Our study did contain an anomaly compared to previous studies—we obtained 150–250 hemocytes per adult female mosquito, which was lower than that of previous studies (around 500–4000 hemocytes per adult mosquito [17]). One possible reason is the natural decrease in hemocytes with adult age in mosquitoes (days). We allowed 4–5 days for the mosquitoes to achieve maturation and mating before intrathoracically infecting them with DENV. After we infected the mosquitoes intrathoracically, we incubated them for an additional 7 days to achieve systemic infection. Adult mosquitoes that are 11–12 days old were shown to have about half the number of hemocytes than 1–3 days old adult mosquitoes [17]. Therefore, we assume that the number of granulocytes, oenocytoids, and prohemocytes will differ between mosquitoes that are 1 and 12 days old.
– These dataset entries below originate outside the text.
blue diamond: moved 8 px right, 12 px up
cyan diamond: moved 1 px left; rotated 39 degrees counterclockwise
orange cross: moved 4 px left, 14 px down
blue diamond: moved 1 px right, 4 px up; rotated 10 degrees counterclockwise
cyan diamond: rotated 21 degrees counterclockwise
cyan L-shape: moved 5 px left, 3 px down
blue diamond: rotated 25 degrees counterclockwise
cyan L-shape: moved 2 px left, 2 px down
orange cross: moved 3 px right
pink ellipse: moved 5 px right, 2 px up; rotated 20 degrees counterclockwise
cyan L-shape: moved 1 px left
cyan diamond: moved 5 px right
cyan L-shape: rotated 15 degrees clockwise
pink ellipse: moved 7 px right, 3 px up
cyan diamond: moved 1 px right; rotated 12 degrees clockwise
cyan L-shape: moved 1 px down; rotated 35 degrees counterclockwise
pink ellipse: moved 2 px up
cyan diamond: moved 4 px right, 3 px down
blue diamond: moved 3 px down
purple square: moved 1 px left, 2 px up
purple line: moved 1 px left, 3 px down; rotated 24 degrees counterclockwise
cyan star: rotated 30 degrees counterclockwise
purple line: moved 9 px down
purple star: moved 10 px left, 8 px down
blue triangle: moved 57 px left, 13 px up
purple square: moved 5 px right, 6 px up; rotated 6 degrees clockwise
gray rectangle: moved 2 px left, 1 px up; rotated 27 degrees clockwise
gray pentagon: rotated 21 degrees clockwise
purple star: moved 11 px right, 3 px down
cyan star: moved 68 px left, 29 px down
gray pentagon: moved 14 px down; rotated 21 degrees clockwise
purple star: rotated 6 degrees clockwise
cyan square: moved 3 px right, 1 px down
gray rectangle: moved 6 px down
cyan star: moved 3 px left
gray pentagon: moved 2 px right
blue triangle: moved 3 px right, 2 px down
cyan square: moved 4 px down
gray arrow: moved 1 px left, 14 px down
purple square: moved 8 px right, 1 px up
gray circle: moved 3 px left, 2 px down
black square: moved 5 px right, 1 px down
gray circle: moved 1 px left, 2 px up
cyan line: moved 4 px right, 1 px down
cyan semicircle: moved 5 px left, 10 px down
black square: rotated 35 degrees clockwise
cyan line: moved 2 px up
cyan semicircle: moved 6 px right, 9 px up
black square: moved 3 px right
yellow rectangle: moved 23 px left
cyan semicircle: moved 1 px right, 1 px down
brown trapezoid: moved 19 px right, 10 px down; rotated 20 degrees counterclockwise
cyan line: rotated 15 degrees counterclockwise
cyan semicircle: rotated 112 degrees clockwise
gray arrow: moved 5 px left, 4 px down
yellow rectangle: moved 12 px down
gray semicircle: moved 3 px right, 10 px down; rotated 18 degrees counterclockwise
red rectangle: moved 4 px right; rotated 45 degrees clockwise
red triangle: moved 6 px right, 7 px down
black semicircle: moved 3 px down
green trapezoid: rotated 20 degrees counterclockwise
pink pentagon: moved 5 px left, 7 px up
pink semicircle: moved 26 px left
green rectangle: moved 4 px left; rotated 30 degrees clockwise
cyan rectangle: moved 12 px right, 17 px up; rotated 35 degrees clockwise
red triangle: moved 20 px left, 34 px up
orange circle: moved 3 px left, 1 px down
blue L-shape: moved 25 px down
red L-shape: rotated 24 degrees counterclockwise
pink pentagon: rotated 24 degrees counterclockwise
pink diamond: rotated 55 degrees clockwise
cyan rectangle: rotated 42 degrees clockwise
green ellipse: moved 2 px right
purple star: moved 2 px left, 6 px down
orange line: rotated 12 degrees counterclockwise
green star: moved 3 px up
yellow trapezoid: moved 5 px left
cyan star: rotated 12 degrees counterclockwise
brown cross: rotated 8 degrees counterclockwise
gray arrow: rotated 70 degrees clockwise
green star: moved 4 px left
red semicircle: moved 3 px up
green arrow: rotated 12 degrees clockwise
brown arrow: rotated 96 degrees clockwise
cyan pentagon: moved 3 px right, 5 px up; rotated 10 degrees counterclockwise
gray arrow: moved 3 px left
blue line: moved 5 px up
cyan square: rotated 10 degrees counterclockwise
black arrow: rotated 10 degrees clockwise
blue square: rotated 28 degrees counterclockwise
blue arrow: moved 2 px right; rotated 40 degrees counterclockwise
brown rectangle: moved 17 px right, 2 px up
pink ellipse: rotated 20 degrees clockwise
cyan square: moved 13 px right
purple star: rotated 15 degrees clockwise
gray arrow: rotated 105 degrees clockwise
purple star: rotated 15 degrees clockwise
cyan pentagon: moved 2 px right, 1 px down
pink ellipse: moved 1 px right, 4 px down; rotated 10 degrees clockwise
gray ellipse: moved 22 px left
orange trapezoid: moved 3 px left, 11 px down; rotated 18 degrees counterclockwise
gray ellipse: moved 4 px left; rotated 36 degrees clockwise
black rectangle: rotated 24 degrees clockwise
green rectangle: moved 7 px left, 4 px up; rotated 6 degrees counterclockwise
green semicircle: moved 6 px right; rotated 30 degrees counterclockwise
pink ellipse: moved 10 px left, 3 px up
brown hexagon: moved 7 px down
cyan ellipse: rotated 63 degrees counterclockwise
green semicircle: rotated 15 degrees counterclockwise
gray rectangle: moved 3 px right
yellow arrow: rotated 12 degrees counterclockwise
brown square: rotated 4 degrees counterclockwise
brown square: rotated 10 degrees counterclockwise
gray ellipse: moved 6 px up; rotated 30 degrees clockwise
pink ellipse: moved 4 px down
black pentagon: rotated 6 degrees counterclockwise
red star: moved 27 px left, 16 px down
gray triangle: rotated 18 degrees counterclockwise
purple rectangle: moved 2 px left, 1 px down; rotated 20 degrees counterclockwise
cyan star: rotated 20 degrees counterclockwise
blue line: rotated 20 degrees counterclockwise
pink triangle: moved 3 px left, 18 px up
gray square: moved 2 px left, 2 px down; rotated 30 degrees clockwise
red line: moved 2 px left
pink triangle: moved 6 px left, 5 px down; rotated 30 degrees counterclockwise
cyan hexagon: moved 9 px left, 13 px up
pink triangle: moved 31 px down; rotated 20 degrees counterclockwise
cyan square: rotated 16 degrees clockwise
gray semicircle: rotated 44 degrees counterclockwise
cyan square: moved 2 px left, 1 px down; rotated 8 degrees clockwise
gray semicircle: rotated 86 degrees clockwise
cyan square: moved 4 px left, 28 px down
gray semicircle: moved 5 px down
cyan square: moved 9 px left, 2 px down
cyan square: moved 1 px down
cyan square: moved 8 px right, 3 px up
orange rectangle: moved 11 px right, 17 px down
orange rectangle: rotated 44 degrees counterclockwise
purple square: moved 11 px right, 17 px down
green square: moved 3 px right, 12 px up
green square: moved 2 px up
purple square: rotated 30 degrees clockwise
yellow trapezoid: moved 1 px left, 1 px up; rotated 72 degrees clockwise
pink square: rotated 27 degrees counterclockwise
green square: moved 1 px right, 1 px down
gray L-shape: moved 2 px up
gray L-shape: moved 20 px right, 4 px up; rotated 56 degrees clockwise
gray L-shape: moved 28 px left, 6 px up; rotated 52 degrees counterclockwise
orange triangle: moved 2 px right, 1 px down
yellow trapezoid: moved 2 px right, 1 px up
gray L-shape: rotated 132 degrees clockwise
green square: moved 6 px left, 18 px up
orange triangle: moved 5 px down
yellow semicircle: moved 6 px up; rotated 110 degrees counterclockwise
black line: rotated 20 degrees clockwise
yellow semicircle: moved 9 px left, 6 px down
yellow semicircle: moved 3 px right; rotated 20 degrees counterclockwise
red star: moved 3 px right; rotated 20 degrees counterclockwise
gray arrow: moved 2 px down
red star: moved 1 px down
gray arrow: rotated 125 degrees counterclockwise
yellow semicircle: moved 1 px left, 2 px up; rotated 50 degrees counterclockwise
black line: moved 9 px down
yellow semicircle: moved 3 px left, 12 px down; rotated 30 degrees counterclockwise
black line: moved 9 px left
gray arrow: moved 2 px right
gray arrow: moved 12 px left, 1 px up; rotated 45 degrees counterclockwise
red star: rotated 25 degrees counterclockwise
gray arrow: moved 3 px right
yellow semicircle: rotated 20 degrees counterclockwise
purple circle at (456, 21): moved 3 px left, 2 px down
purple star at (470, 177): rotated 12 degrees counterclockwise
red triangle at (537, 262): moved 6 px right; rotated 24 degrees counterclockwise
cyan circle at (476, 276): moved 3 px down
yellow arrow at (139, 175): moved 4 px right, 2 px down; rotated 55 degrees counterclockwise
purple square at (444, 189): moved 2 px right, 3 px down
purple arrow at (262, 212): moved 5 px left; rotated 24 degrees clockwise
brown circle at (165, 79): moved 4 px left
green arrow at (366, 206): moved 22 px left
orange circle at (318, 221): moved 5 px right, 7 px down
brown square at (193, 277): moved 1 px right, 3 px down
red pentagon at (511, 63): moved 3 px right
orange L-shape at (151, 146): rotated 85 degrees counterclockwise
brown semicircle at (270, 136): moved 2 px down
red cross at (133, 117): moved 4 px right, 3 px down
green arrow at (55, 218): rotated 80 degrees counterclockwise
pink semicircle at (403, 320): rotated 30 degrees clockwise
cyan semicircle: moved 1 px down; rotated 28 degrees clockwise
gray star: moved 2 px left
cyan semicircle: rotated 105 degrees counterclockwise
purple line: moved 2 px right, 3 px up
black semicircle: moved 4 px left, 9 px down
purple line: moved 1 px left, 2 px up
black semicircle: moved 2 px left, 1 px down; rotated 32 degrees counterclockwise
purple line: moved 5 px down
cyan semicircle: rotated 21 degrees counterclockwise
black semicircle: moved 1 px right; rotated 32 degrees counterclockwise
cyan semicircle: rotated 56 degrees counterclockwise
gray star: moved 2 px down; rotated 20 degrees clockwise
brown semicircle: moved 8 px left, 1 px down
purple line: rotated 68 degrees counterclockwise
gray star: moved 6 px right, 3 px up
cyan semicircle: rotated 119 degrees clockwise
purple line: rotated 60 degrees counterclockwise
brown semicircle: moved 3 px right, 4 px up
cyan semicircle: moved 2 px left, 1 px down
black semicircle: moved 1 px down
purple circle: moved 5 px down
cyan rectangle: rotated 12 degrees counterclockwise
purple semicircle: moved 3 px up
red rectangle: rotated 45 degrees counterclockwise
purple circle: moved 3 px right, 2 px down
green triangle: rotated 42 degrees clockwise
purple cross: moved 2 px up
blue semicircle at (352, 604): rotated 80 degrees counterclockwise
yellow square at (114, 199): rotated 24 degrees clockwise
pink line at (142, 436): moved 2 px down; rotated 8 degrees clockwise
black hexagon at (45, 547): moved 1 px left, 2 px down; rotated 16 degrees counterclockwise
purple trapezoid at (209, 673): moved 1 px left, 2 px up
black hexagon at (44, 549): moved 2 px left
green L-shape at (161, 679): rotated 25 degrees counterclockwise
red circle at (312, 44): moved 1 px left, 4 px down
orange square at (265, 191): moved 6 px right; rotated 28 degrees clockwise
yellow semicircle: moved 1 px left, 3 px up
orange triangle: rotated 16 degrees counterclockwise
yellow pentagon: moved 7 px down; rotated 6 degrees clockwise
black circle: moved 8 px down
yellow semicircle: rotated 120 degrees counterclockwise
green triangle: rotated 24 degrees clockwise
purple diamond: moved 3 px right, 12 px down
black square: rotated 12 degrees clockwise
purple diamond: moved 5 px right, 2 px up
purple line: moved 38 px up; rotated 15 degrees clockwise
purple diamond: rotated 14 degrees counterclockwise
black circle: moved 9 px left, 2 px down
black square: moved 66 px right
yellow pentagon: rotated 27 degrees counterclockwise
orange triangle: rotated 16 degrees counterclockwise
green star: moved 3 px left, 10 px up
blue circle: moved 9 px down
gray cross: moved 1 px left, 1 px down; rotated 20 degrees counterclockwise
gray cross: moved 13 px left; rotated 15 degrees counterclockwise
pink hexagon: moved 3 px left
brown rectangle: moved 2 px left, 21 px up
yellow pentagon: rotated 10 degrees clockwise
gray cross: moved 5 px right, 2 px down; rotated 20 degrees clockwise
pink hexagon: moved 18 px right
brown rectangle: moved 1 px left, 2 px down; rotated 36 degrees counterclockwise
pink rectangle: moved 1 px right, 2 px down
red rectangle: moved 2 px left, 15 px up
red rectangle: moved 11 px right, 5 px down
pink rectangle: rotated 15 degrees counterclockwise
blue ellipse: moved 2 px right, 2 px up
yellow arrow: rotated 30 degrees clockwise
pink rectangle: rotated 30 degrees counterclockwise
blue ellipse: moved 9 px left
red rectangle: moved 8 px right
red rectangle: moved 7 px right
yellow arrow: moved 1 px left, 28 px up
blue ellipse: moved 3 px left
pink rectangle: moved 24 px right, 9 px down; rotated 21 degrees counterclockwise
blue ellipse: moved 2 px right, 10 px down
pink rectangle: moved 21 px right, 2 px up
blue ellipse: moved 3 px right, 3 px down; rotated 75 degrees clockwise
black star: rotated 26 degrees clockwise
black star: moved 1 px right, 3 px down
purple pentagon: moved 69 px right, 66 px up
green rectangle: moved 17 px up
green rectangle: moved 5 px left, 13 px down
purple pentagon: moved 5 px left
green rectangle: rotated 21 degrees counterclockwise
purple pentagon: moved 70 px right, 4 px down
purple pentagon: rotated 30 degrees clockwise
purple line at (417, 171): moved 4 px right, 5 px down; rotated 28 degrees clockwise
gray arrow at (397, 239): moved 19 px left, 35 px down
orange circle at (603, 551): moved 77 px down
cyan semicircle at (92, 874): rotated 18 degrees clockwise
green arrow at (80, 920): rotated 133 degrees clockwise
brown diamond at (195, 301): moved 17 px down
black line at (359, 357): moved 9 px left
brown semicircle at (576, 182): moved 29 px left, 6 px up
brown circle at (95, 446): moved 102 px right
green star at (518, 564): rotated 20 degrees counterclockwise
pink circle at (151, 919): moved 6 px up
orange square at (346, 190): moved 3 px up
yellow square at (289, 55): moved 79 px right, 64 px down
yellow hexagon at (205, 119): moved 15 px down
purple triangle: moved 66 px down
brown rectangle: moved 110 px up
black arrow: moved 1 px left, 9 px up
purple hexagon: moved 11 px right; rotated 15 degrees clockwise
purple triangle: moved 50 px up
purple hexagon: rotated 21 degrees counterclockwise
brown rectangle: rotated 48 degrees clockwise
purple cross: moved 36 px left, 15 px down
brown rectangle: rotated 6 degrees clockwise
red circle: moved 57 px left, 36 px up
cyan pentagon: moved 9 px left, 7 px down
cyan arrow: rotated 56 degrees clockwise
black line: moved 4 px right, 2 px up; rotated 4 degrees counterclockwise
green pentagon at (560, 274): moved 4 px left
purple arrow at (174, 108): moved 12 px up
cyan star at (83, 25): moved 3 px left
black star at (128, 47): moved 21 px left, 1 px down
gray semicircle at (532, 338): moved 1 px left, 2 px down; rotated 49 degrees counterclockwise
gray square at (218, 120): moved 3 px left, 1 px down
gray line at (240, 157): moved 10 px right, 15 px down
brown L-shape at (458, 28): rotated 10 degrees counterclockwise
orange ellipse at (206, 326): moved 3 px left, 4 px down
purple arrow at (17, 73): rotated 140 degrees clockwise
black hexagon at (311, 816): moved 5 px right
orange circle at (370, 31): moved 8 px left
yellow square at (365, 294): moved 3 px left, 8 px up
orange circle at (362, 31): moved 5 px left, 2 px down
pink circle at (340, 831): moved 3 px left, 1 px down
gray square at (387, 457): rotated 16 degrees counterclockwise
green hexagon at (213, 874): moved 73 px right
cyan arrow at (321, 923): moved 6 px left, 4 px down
Finally, our study showed that the ratio of infected prohemocytes in Ae. albopictus was lower than that in Ae. aegypti, whereas the infection rates for granulocytes and oenocytoids were similar. Therefore, Ae. aegypti could have greater infection rates in secondary tissues across the hemocoel and midgut than Ae. albopictus. The mechanisms behind the lower virulence of DENV and lack of correlation to outbreaks in Ae. albopictus are unclear and can be contradictory between studies. Our work here matches previous work showing that infection by multiple serotypes of DENV in Ae. albopictus is less efficient than in Ae. aegypti [3]. Furthermore, studies have reported lower dissemination of DENV-2 to the secondary tissues (e.g. Malpighian tubules, ovaries, and salivary glands) of Ae. albopictus than Ae. aegypti [3, 5]. Consequently, this may decrease the risk of DENV transmission via Ae. albopictus to other human hosts. However, other studies indicate that this may not be affected by the activation of immune pathways. Toll and JAK/STAT immune pathways, important pathways in defending against virus infection, were equally activated in response to DENV infection in both species [29]. Another possible reason for lower DENV virulence in Ae. albopictus may be its role as a natural host of Wolbachia, a bacteria that naturally occurs in some insects. Wolbachia has artificially been introduced to Ae. aegypti to combat DENV transmission for several years, with this having been shown to reduce infection and dissemination in Aedes species [30].

Conclusions

In this study, we collected and examined the hemocytes of Ae. aegypti and Ae. albopictus intrathoracically infected with DENV. Our finding that prohemocytes were the primary targets of DENV infection, with over 20% infected, sheds new light on the mosquito infection process, which is key for discovering ways to reduce later transmission to humans. The greater proportion of prohemocytes infected in Ae. aegypti over Ae. albopictus may be a factor for lower DENV transmission between human hosts that are bitten by Ae. albopictus. These data may explain the lower correlation between Ae. albopictus and dengue fever outbreaks in endemic areas. As the major component of cellular-mediated immunity, hemocytes may play a crucial role in systemic DENV infection. Further understanding of the detailed mechanisms of viral infection in hemocytes may be helpful in generating novel methods of reducing DENV transmission.